-- begin Dataset records --

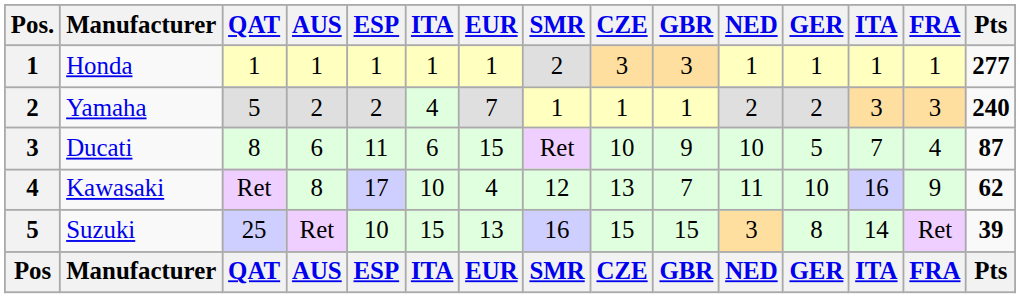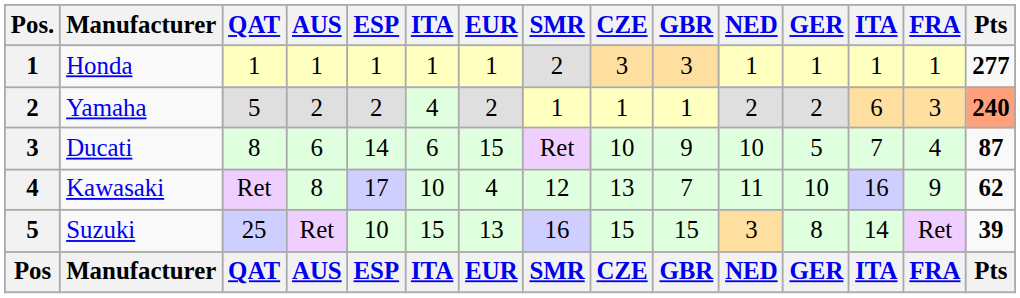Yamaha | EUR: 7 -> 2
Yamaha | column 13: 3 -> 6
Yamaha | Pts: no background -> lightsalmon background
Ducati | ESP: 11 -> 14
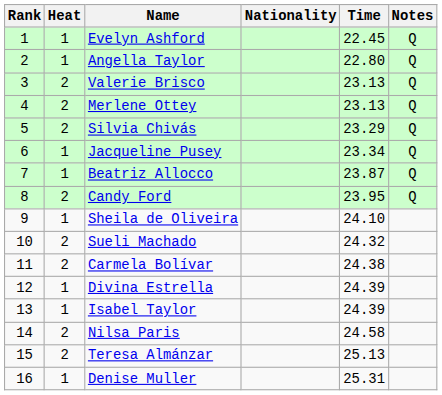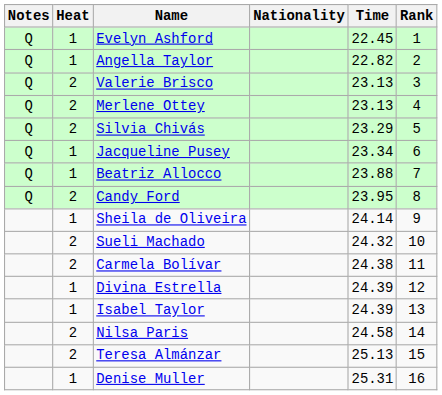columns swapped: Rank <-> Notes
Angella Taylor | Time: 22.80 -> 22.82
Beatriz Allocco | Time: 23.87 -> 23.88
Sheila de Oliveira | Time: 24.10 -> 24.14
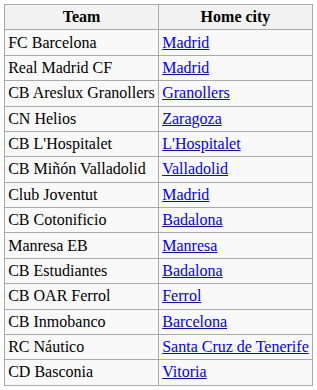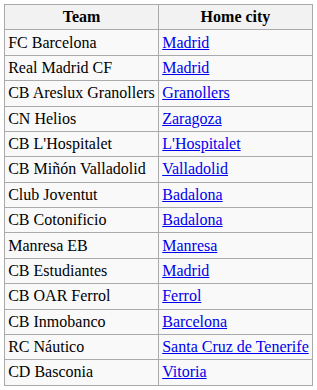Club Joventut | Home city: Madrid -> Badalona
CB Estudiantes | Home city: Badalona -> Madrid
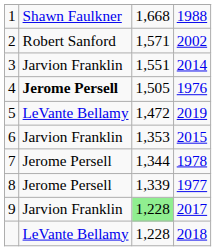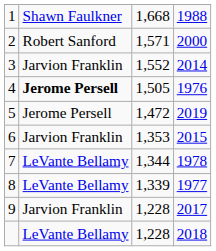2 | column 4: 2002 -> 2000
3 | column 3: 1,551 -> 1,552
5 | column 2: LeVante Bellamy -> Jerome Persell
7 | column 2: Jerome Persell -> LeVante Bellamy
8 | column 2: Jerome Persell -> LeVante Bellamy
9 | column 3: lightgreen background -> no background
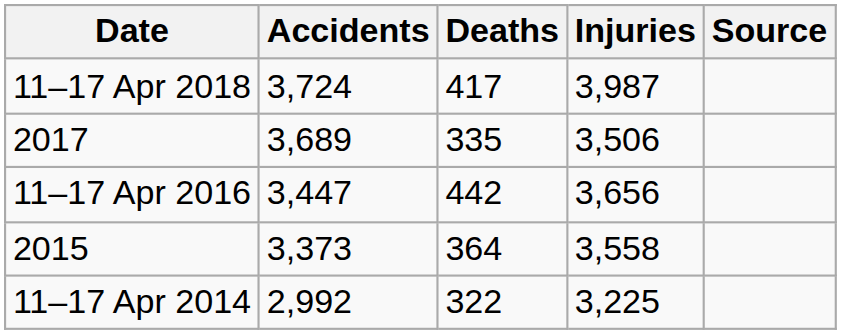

-- end Dataset records --

Brief:
Collect every line in the listing above that contains the string "Jerome", treating uppercase and lowercase as different.

Written answer:
5 | column 2: LeVante Bellamy -> Jerome Persell
7 | column 2: Jerome Persell -> LeVante Bellamy
8 | column 2: Jerome Persell -> LeVante Bellamy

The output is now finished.